I didn't set out to be a novelist.

That probably surprises people who know me now, given that I've spent more than two decades writing fiction and have over twenty-five published books to my name. The writing life I have today didn't begin with a lifelong dream or a carefully laid plan. It actually began with a conversation through letters and then emails.

I'd been exchanging both with a favorite author for several years. Her name is Tracie Peterson. If you read Christian fiction, you probably know her. She's one of the most prolific and beloved authors the genre has produced, with a body of work that spans decades and touches readers all over the world.

In 2001, she suggested I join a writer's organization. Despite repeatedly saying, "I'm not a writer," she continued to encourage. So, I did. That led to me attending my first writer's conference in 2002, and we finally met face-to-face. Through a few other email exchanges, I ended up sending her something I'd written, and she shared it with her husband.

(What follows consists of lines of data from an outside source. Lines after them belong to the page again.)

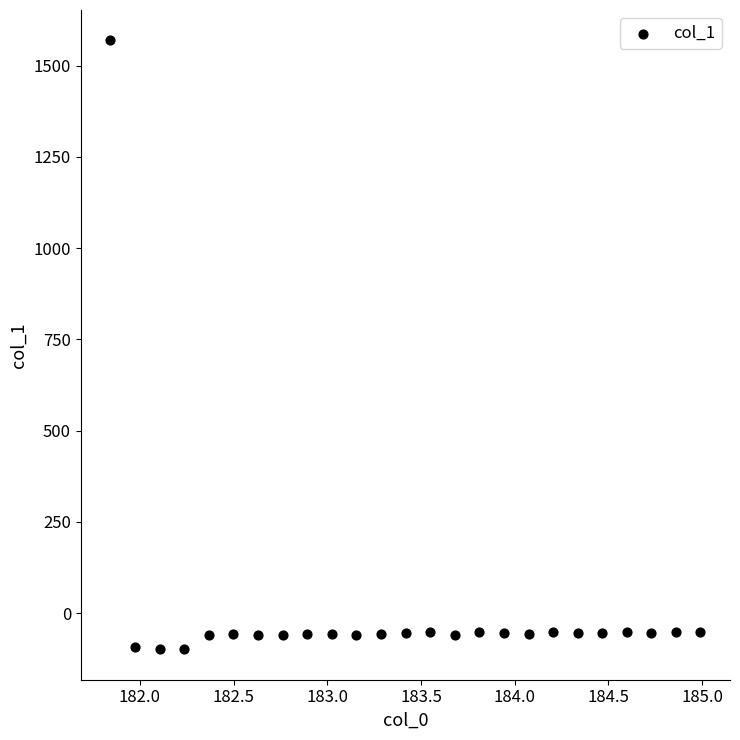

What is the range of X values (max minus min)?

3.1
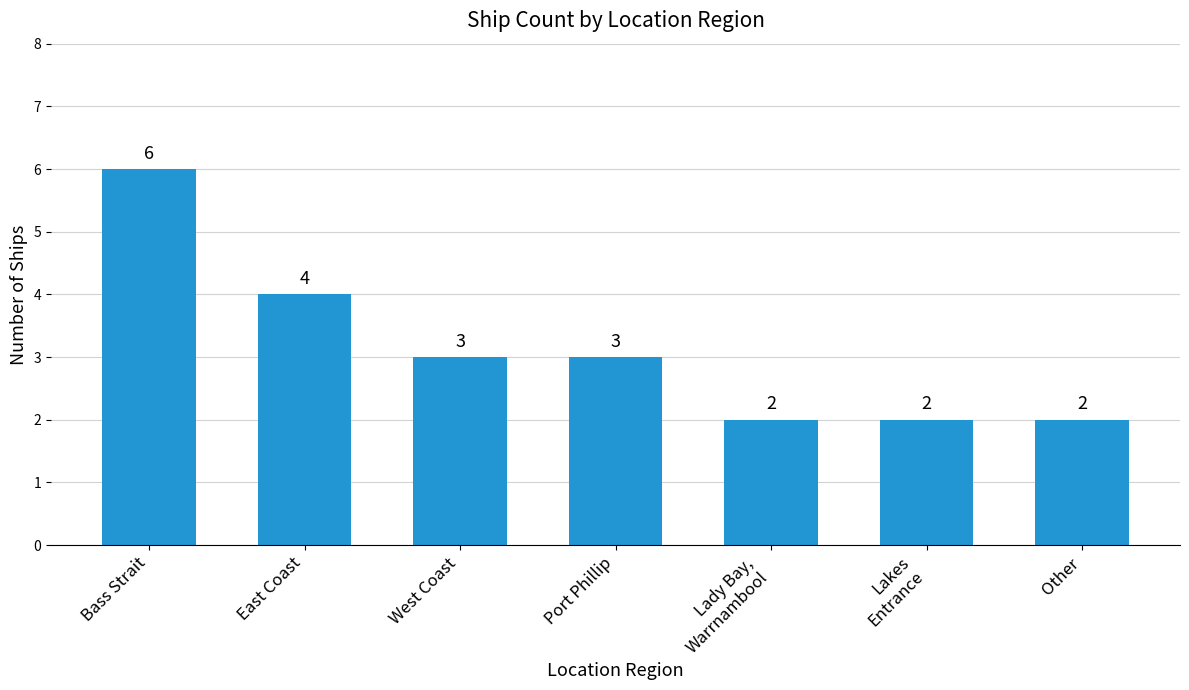

What is the change in value from Bass Strait to West Coast?

-3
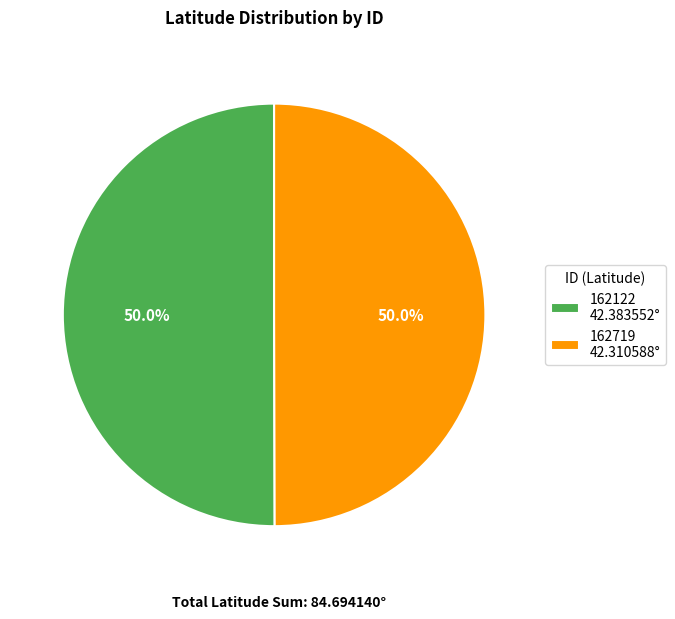

What percentage is NOT represented by 162122 42.383552°?

50.0%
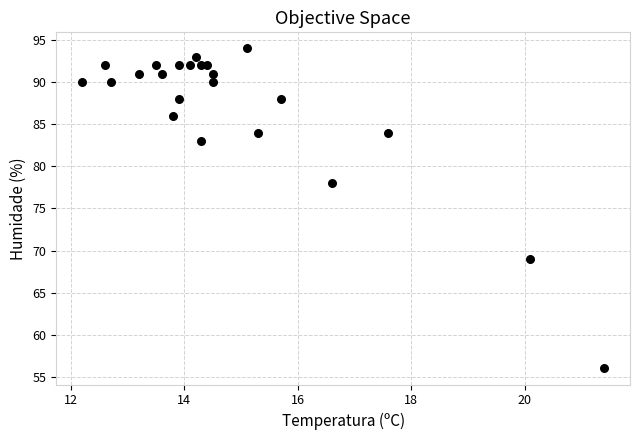

What Y value in the scatter plot is closest to 75?

78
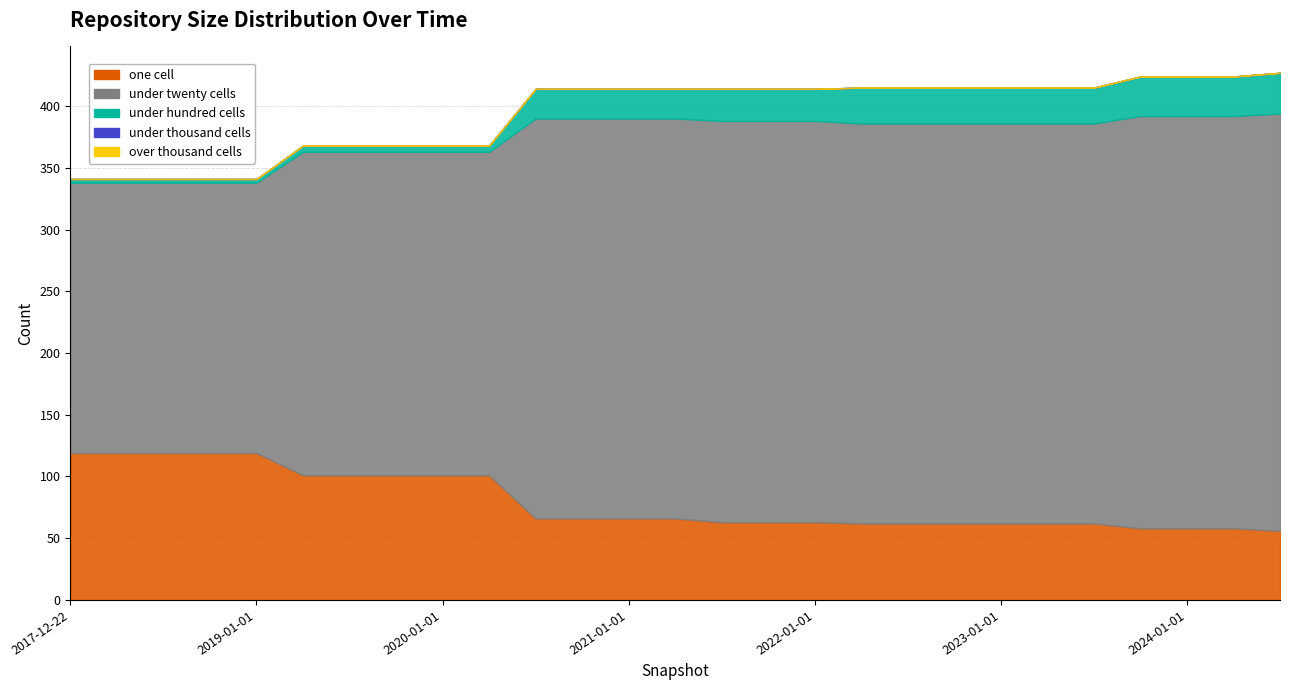

At how many categories does at least one series exceed 119?

27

At the time, they were acquisitions editors for Barbour Publishing, and they were looking for new authors. Of course, they didn't tell me that! But she saw something in me that I didn't see in myself, and she kept gently pushing.

Even though I had no idea what I was doing, her and her husband's encouragement and recommendation to the publisher eventually led to my first book contract in 2006! Just a few weeks after I turned 30, I sold my first book.

Looking back now, it's amazing to recall what that moment set in motion.

What It Feels Like to Be Seen

There is a particular kind of gift that comes when someone with more experience than you looks at who you are and what you're capable of and speaks it out loud before you've fully seen it yourself.

It's different from a compliment. A compliment is pleasant and often forgotten by the end of the day. This was something else. This was someone whose opinion carried weight, who had nothing to gain from encouraging me, choosing to invest a moment of genuine attention and tell me something true about myself that I hadn't yet claimed.

Writing that book wasn't easy, and it required more learning than I anticipated, which is true of most things worth doing. I made lots of mistakes, and another author friend Linda Windsor, made my manuscript bleed with red revisions. I revised more than I anticipated, but I got it done.

After that contract, I sold another book. And then another. And another, ongoing for the next 12 years.

Looking back now, across more than 25 books and over 600,000 copies in print, I can trace a fairly straight line from those conversations to everything that followed. Tracie said a true thing out loud at the right moment, and that was enough to motivate me.

What This Taught Me About Encouragement

I think about that conversation when I'm around writers who are earlier in the journey than I am now.

I think about how it cost Tracie nothing to say what she said, except a moment of attention and the willingness to speak. Yet, look what it produced in return. That's a remarkable exchange. And it makes me want to be someone who does the same for others, who pays enough attention to see what someone is capable of and says so, who doesn't assume they already know or that someone else will tell them.

Words spoken with genuine intention carry weight that lasts. I know this from a conversation in 2001 that I have never forgotten and never will.

If someone in your life needs to hear what you can see in them, tell them. You may not know for years — or ever — what it sets in motion.

Has there been a person in your life who said something over you that changed your direction? Someone who saw something in you before you saw it yourself? I'd love to hear about them in the comments.